WHAT YOU SHOULD DO.
If a line in the listing below includes the string "available", pull it out.

SUPPLIED MATERIAL.
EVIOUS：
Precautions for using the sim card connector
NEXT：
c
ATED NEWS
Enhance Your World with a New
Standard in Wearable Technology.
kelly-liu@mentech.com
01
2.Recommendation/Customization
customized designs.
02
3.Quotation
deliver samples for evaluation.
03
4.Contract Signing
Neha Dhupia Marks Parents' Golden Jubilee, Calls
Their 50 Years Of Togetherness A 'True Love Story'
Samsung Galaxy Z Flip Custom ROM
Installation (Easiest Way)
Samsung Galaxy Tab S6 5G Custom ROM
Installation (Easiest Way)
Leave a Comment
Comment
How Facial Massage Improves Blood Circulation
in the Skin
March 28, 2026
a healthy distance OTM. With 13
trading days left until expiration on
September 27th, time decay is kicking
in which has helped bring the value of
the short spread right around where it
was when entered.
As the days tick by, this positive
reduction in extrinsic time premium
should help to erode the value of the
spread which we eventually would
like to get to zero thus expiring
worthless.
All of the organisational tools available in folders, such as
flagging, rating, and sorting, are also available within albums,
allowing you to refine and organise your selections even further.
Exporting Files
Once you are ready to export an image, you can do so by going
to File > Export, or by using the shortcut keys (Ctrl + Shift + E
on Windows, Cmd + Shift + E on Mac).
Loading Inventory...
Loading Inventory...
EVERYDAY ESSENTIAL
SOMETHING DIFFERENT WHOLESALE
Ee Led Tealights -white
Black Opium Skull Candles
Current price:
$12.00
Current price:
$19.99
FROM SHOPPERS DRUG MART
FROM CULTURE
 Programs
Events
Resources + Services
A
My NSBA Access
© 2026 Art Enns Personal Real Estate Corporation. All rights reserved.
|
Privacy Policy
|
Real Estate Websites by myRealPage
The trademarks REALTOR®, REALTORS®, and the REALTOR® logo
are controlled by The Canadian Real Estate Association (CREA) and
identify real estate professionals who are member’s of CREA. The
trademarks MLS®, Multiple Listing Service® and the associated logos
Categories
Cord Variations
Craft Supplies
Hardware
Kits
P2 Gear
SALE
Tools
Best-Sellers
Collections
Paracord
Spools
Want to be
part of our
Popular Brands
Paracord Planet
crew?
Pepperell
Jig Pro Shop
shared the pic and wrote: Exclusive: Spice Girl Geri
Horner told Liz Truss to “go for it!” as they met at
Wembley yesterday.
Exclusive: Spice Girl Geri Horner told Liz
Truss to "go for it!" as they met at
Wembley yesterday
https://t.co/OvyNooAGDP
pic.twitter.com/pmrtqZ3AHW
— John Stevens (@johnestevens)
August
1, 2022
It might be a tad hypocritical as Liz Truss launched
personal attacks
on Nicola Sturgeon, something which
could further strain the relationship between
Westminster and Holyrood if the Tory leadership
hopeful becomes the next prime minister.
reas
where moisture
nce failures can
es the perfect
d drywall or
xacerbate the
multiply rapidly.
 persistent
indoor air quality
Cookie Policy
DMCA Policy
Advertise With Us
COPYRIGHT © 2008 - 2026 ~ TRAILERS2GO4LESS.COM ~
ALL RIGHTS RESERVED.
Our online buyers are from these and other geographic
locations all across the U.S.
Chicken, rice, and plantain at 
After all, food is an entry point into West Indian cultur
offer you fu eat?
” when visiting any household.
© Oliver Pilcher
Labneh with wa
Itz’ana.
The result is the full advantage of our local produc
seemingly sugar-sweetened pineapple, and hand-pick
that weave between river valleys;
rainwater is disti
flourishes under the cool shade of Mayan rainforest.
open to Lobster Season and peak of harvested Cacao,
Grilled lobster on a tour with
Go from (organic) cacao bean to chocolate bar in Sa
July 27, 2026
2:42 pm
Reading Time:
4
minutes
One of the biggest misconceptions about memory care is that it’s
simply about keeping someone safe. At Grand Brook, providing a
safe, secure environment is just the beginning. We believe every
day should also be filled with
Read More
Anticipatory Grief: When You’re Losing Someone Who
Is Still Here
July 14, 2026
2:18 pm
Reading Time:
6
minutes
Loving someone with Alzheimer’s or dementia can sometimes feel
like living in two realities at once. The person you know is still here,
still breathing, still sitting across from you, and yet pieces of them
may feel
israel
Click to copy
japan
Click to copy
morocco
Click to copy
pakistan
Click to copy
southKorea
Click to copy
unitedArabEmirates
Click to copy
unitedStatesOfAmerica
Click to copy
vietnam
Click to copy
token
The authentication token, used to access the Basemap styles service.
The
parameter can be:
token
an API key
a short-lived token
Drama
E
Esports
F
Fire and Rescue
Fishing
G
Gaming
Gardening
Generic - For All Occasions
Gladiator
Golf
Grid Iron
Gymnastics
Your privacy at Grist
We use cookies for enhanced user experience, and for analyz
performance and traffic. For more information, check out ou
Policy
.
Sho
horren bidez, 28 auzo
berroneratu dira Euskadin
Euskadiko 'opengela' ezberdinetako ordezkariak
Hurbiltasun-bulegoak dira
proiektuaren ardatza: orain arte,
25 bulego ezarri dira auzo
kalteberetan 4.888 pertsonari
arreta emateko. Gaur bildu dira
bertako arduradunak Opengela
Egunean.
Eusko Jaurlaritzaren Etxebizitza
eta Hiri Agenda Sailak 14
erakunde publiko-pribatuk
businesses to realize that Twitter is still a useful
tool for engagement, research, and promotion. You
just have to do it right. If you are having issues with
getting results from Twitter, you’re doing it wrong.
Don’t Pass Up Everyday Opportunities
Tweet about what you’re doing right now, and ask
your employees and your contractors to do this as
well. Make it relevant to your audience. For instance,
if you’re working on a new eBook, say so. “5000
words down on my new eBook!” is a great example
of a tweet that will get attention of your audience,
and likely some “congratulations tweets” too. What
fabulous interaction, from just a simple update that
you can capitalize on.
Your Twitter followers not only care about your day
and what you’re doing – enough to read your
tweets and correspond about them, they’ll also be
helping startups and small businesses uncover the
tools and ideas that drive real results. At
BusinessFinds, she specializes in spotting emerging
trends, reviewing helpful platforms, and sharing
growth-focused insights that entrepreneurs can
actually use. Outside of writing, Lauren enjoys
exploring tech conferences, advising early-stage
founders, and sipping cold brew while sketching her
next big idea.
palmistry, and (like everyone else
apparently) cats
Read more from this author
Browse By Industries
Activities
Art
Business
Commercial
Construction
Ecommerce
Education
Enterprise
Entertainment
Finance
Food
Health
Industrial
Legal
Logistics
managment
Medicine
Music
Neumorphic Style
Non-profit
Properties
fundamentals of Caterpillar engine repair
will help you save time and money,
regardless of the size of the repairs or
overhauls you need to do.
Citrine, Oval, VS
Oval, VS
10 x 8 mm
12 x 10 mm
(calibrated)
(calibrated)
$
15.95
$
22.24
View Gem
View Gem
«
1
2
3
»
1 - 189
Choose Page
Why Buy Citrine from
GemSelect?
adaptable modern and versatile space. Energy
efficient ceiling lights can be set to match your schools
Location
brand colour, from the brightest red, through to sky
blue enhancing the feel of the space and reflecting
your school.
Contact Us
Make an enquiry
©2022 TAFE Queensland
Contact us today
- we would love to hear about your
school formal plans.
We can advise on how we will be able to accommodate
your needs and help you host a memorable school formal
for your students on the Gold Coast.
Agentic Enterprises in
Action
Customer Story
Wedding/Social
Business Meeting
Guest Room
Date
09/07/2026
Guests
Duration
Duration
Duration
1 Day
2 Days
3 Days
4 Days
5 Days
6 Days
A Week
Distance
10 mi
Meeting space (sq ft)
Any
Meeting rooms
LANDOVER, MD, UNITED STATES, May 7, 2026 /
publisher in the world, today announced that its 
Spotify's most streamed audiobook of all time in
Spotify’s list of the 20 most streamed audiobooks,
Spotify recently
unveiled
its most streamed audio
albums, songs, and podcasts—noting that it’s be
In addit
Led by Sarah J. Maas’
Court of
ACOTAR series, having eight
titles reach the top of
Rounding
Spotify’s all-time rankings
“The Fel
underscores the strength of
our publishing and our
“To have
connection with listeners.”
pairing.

RESPONSE TO THE TASK.
All of the organisational tools available in folders, such as
flagging, rating, and sorting, are also available within albums,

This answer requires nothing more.